Amazon Web Services (AWS) has secured a $6 billion, five-year cloud spending commitment from data-warehousing provider Snowflake Inc., a substantial expansion of a long-standing alliance in an increasingly artificial intelligence (AI)-driven tech landscape.

The mega-deal, announced Wednesday, underscores surging momentum for Amazon’s proprietary custom silicon. Snowflake plans to significantly ramp up its usage of AWS’s Graviton general-purpose central processing units (CPUs), alongside cloud-based graphics processing units (GPUs) tailored for AI.

The agreement places Snowflake among AWS’s premier customers for CPU-based computing, joining tech giants Meta Platforms Inc. and Apple Inc.

Industry experts note the proliferation of AI agents has triggered unprecedented demand for robust CPUs to orchestrate background computing workloads. Unlike Amazon’s recent blockbuster AI collaborations with Anthropic and OpenAI, the Snowflake deal does not involve an equity stake.

“Hyperscalers are competing to own the compute substrate beneath AI and data workloads, and proprietary silicon is the instrument. Snowflake’s $6 billion, five-year commitment to Graviton CPUs and AWS GPUs anchors its architecture to AWS hardware,” said Mitch Ashley, vice president and practice lead for Software Lifecycle Engineering and AI-Native Software Engineering at The Futurum Group.

“The implication for buyers is clear,” Ashley said. “Committing to custom silicon at this scale is an architecture decision that narrows portability for years. Procurement teams evaluating AI infrastructure must price silicon-level lock-in against the cost advantage that wins the deal.”

The new arrangement marks a dramatic escalation in the tech partnership. When Snowflake went public in 2020, it disclosed a five-year, $1.2 billion commitment to an unnamed cloud vendor, later revealed to be AWS. That figure climbed to $2.5 billion in 2023, before more than doubling to the current $6 billion package, which reflects an average annual expenditure of $1.2 billion.

RECORDS:
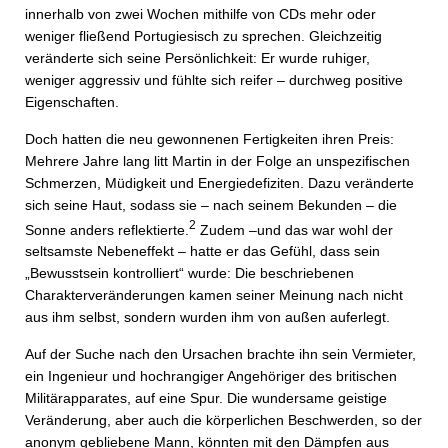
innerhalb von zwei Wochen mithilfe von CDs mehr oder
weniger fließend Portugiesisch zu sprechen. Gleichzeitig
veränderte sich seine Persönlichkeit: Er wurde ruhiger,
weniger aggressiv und fühlte sich reifer – durchweg positive
Eigenschaften.
Doch hatten die neu gewonnenen Fertigkeiten ihren Preis:
Mehrere Jahre lang litt Martin in der Folge an unspezifischen
Schmerzen, Müdigkeit und Energiedefiziten. Dazu veränderte
sich seine Haut, sodass sie – nach seinem Bekunden – die
2
Sonne anders reflektierte.
Zudem –und das war wohl der
seltsamste Nebeneffekt – hatte er das Gefühl, dass sein
„Bewusstsein kontrolliert“ wurde: Die beschriebenen
Charakterveränderungen kamen seiner Meinung nach nicht
aus ihm selbst, sondern wurden ihm von außen auferlegt.
Auf der Suche nach den Ursachen brachte ihn sein Vermieter,
ein Ingenieur und hochrangiger Angehöriger des britischen
Militärapparates, auf eine Spur. Die wundersame geistige
Veränderung, aber auch die körperlichen Beschwerden, so der
anonym gebliebene Mann, könnten mit den Dämpfen aus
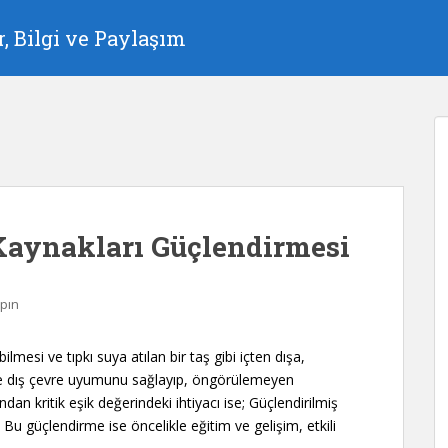
, Bilgi ve Paylaşım
 Kaynakları Güçlendirmesi
pın
mesi ve tıpkı suya atılan bir taş gibi içten dışa,
lde dış çevre uyumunu sağlayıp, öngörülemeyen
ndan kritik eşik değerindeki ihtiyacı ise; Güçlendirilmiş
Bu güçlendirme ise öncelikle eğitim ve gelişim, etkili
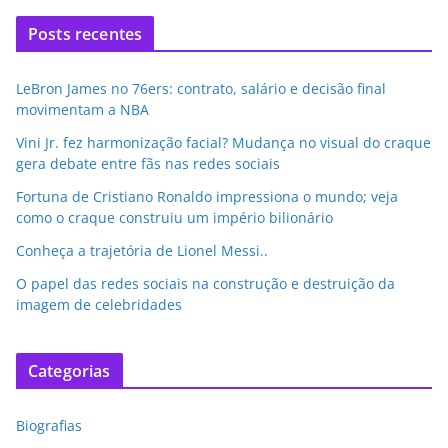
Posts recentes
LeBron James no 76ers: contrato, salário e decisão final
movimentam a NBA
Vini Jr. fez harmonização facial? Mudança no visual do craque
gera debate entre fãs nas redes sociais
Fortuna de Cristiano Ronaldo impressiona o mundo; veja
como o craque construiu um império bilionário
Conheça a trajetória de Lionel Messi..
O papel das redes sociais na construção e destruição da
imagem de celebridades
Categorias
Biografias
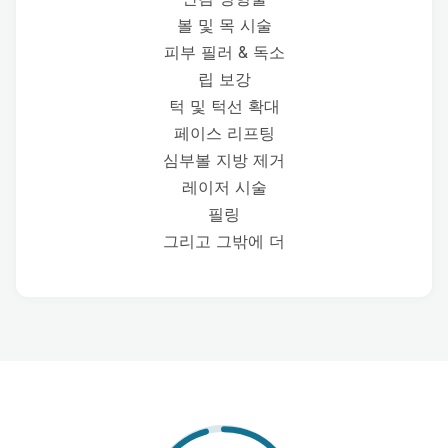
볼 및 목 시술
피부 필러 & 독소
립 보강
턱 및 턱선 확대
페이스 리프팅
심부볼 지방 제거
레이저 시술
필링
그리고 그밖에 더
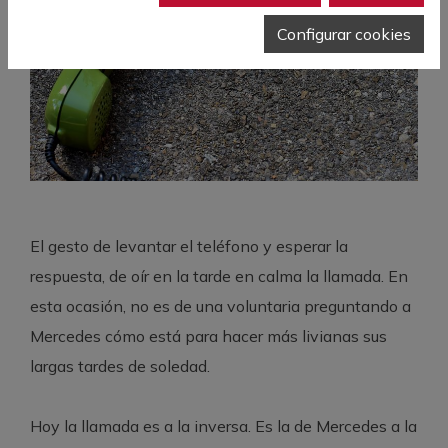
Configurar cookies
El gesto de levantar el teléfono y esperar la
respuesta, de oír en la tarde en calma la llamada. En
esta ocasión, no es de una voluntaria preguntando a
Mercedes cómo está para hacer más livianas sus
largas tardes de soledad.
Hoy la llamada es a la inversa. Es la de Mercedes a la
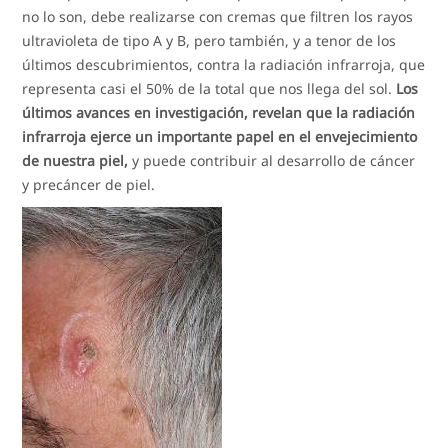
no lo son, debe realizarse con cremas que filtren los rayos
ultravioleta de tipo A y B, pero también, y a tenor de los
últimos descubrimientos, contra la radiación infrarroja, que
representa casi el 50% de la total que nos llega del sol.
Los
últimos avances en investigación, revelan que la radiación
infrarroja ejerce un importante papel en el envejecimiento
de nuestra piel,
y puede contribuir al desarrollo de cáncer
y precáncer de piel.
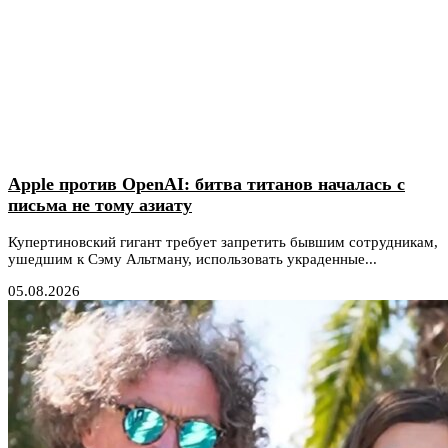
Apple против OpenAI: битва титанов началась с
письма не тому азиату
Купертиновский гигант требует запретить бывшим сотрудникам,
ушедшим к Сэму Альтману, использовать украденные...
05.08.2026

PROMPT: In the article on the AWS and Snowflake deal, how large was the cloud commitment Snowflake disclosed when it went public in 2020?

ANSWER BOX: It was a five-year, $1.2 billion commitment to an unnamed cloud vendor, later revealed to be AWS.